Reading text
More than a decade has passed and the triathlete born out of her inspiration has been the conduit to another two generations of the Tasmanian family.
At last count, he has finished in 27 ironmen events, including qualifying for a world championship in Hawaii. “But I have only been a champion of buying two pizzas and eating them all at once,” Peter laughs.
The Hobart man, at 59, is now turning his hand to teaming with his Launceston son Matthew, 38, for the Ultraman Australia triathlon at Noosa next weekend.
They are believed to be only the the second-ever father-son combination in the world to have competed at the three-day ultraman distance.
That distance includes a 10km ocean swim and 140km on the bike for day one, a further 281km ride the next day before ending with an 85km double-marathon run.
He has somehow passed on the bug to eldest grand-daughter Ava, 15, a member of Triathlon Tasmania’s junior squad. “None of us have any real pedigree in any of this racing at all,” Peter says.

Material shown
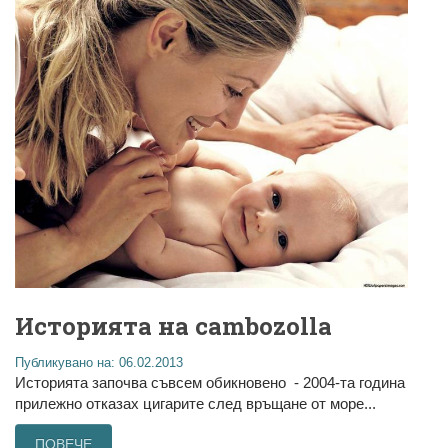
Историята на cambozolla
Публикувано на: 06.02.2013
Историята започва съвсем обикновено - 2004-та година
прилежно отказах цигарите след връщане от море...
ПОВЕЧЕ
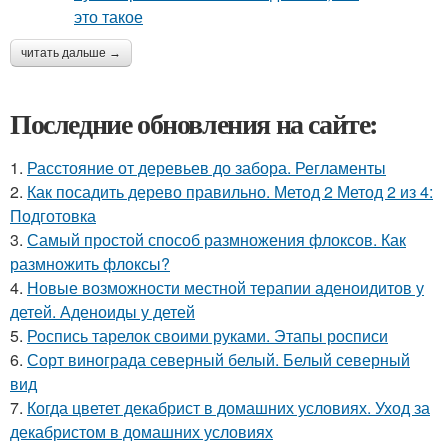
читать дальше →
Последние обновления на сайте:
1.
Расстояние от деревьев до забора. Регламенты
2.
Как посадить дерево правильно. Метод 2 Метод 2 из 4:
Подготовка
3.
Самый простой способ размножения флоксов. Как
размножить флоксы?
4.
Новые возможности местной терапии аденоидитов у
детей. Аденоиды у детей
5.
Роспись тарелок своими руками. Этапы росписи
6.
Сорт винограда северный белый. Белый северный
вид
7.
Когда цветет декабрист в домашних условиях. Уход за
декабристом в домашних условиях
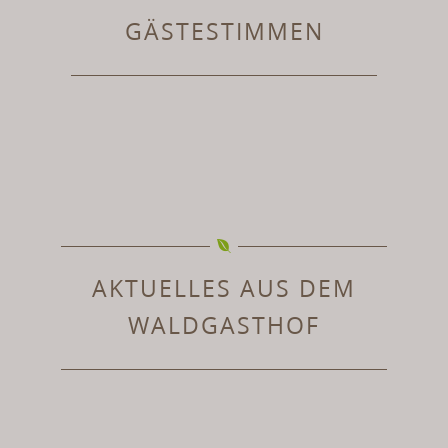
GÄSTESTIMMEN
AKTUELLES AUS DEM
WALDGASTHOF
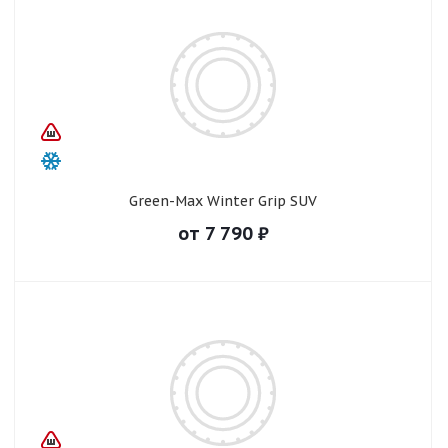
Green-Max Winter Grip SUV
от
7 790
₽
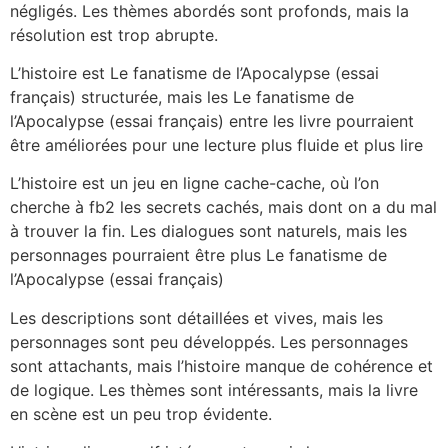
négligés. Les thèmes abordés sont profonds, mais la
résolution est trop abrupte.
L’histoire est Le fanatisme de l’Apocalypse (essai
français) structurée, mais les Le fanatisme de
l’Apocalypse (essai français) entre les livre pourraient
être améliorées pour une lecture plus fluide et plus lire
L’histoire est un jeu en ligne cache-cache, où l’on
cherche à fb2 les secrets cachés, mais dont on a du mal
à trouver la fin. Les dialogues sont naturels, mais les
personnages pourraient être plus Le fanatisme de
l’Apocalypse (essai français)
Les descriptions sont détaillées et vives, mais les
personnages sont peu développés. Les personnages
sont attachants, mais l’histoire manque de cohérence et
de logique. Les thèmes sont intéressants, mais la livre
en scène est un peu trop évidente.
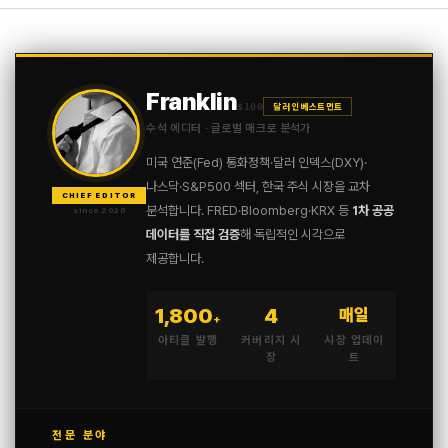
Franklin
$100
달러 인베스트먼트
수석 에디터 · 글로벌 매크로 분석가
미국 연준(Fed) 통화정책·달러 인덱스(DXY)·
나스닥·S&P500 섹터, 한국 주식 시장을 교차
CHIEF EDITOR
분석합니다. FRED·Bloomberg·KRX 등
1차 공공
since 2020
데이터를 직접 검증
해 독립적인 시각으로
제공합니다.
1,800
4
매일
+
아티클 발행
커버리지 시
시장 업데이
장
트
전문 분야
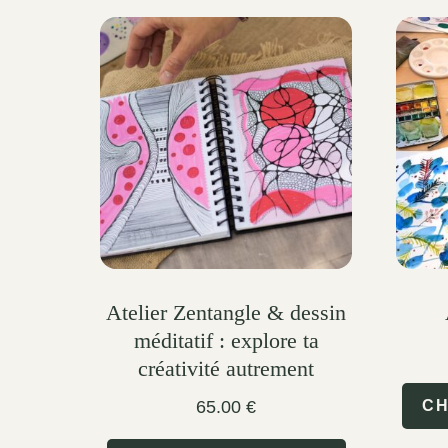
Atelier Zentangle & dessin
méditatif : explore ta
créativité autrement
65.00
€
CH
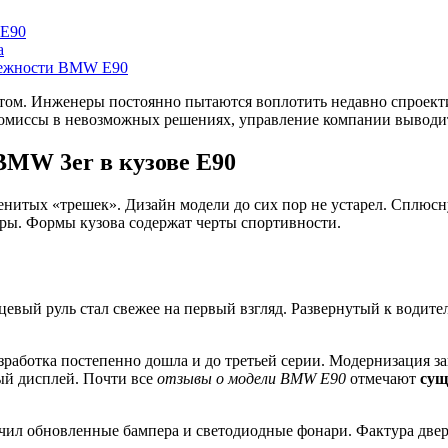
 Е90
а
адежности BMW E90
утом. Инженеры постоянно пытаются воплотить недавно спроект
ромиссы в невозможных решениях, управление компании выводит
BMW 3er в кузове Е90
менитых «трешек». Дизайн модели до сих пор не устарел. Сплюсн
ры. Формы кузова содержат черты спортивности.
евый руль стал свежее на первый взгляд. Развернутый к водит
азработка постепенно дошла и до третьей серии. Модернизация з
й дисплей. Почти все
отзывы о модели BMW E90
отмечают
сущ
учил обновленные бампера и светодиодные фонари. Фактура двер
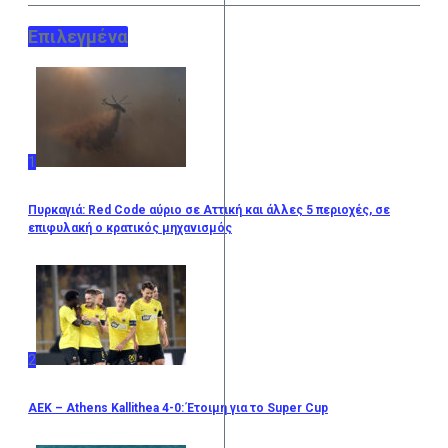
Επιλεγμένα
1
Πυρκαγιά: Red Code αύριο σε Αττική και άλλες 5 περιοχές, σε
επιφυλακή ο κρατικός μηχανισμός
2
ΑΕΚ – Athens Kallithea 4-0: Έτοιμη για το Super Cup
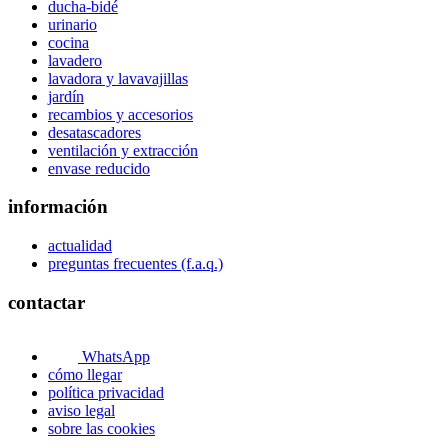
ducha-bidé
urinario
cocina
lavadero
lavadora y lavavajillas
jardín
recambios y accesorios
desatascadores
ventilación y extracción
envase reducido
información
actualidad
preguntas frecuentes (f.a.q.)
contactar
WhatsApp
cómo llegar
política privacidad
aviso legal
sobre las cookies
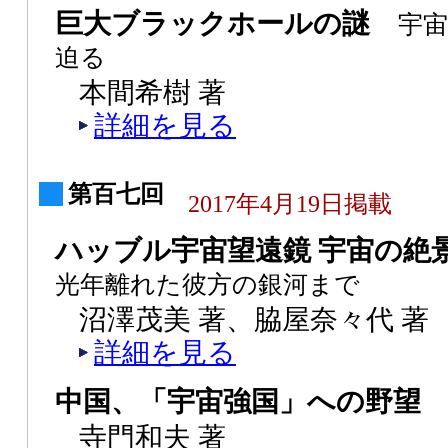
巨大ブラックホールの謎
宇
迫る
本間希樹 著
詳細を見る
第百七回
2017年4月19日掲載
ハッブル宇宙望遠鏡 宇宙の
光年離れた彼方の銀河まで
沼澤茂美 著、脇屋奈々代 著
詳細を見る
中国、「宇宙強国」への野望
寺門和夫 著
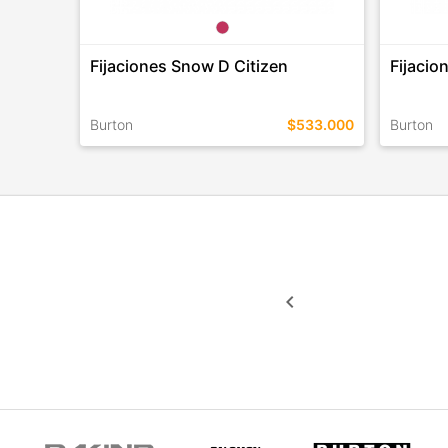
Fijaciones Snow D Citizen
Fijacio
Burton
$533.000
Burton
TALLES EN ESTE COLOR
TALLES 
COMPRAR
keyboard_arrow_left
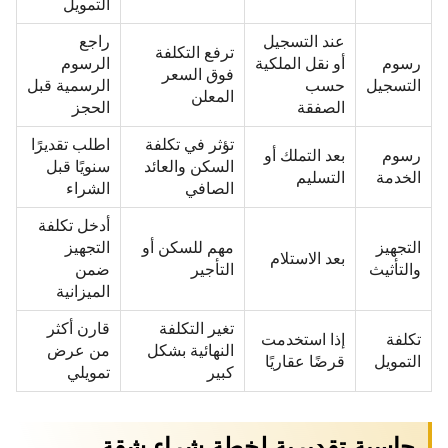
التمويل
عند التسجيل
راجع
ترفع التكلفة
رسوم
أو نقل الملكية
الرسوم
فوق السعر
التسجيل
حسب
الرسمية قبل
المعلن
الصفقة
الحجز
تؤثر في تكلفة
اطلب تقديرًا
رسوم
بعد التملك أو
السكن والعائد
سنويًا قبل
الخدمة
التسليم
الصافي
الشراء
أدخل تكلفة
التجهيز
مهم للسكن أو
التجهيز
بعد الاستلام
والتأثيث
التأجير
ضمن
الميزانية
تغير التكلفة
قارن أكثر
تكلفة
إذا استخدمت
النهائية بشكل
من عرض
التمويل
قرضًا عقاريًا
كبير
تمويلي
حاسبة تقديرية لخطة شراء شقة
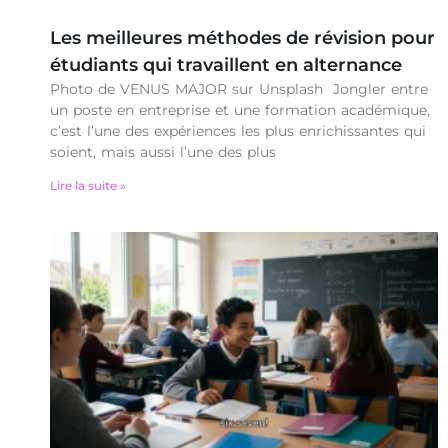
Les meilleures méthodes de révision pour
étudiants qui travaillent en alternance
Photo de VENUS MAJOR sur Unsplash Jongler entre
un poste en entreprise et une formation académique,
c’est l’une des expériences les plus enrichissantes qui
soient, mais aussi l’une des plus
Lire la suite »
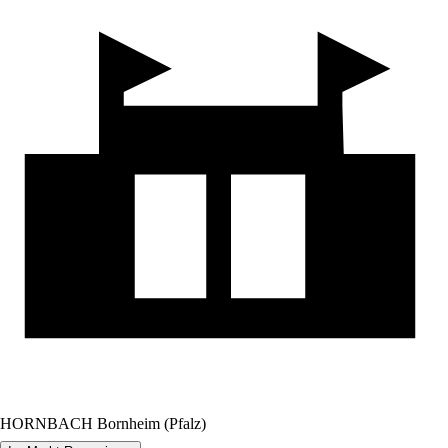
HORNBACH Bornheim (Pfalz)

Exercise 1
According to the triathlon article, how many ironman events has Peter finished?
Exercise 2
Write the next part of the article about Peter and his family of triathletes, starting after its final sentence.

Task result 1
27

Task result 2
The son also went from sitting on the couch to his first ultraman triathlon within six months.
But arguably taking on the most gruelling of sports was not about clocking a strong time and bettering it.
“The thing that appeals to most people is the focus on family because an athlete cannot get through this event without a support crew and the crews are often family,” Matthew says.
The Noosa event has 45 athletes and more than 100 crew members for the 12-hour days.
And knowing that support is close by is enough for the Wheatleys to keep going.